Material shown
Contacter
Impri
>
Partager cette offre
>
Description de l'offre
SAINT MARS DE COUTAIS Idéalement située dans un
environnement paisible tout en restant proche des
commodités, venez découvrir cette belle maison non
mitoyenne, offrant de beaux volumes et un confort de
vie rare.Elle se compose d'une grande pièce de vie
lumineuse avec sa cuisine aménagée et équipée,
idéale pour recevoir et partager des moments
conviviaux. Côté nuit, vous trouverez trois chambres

Exercise directions
With the line that contains "commodités, venez découvrir" as the start, output every line through the end of the entries exactly. Add no other lines.

Result
commodités, venez découvrir cette belle maison non
mitoyenne, offrant de beaux volumes et un confort de
vie rare.Elle se compose d'une grande pièce de vie
lumineuse avec sa cuisine aménagée et équipée,
idéale pour recevoir et partager des moments
conviviaux. Côté nuit, vous trouverez trois chambres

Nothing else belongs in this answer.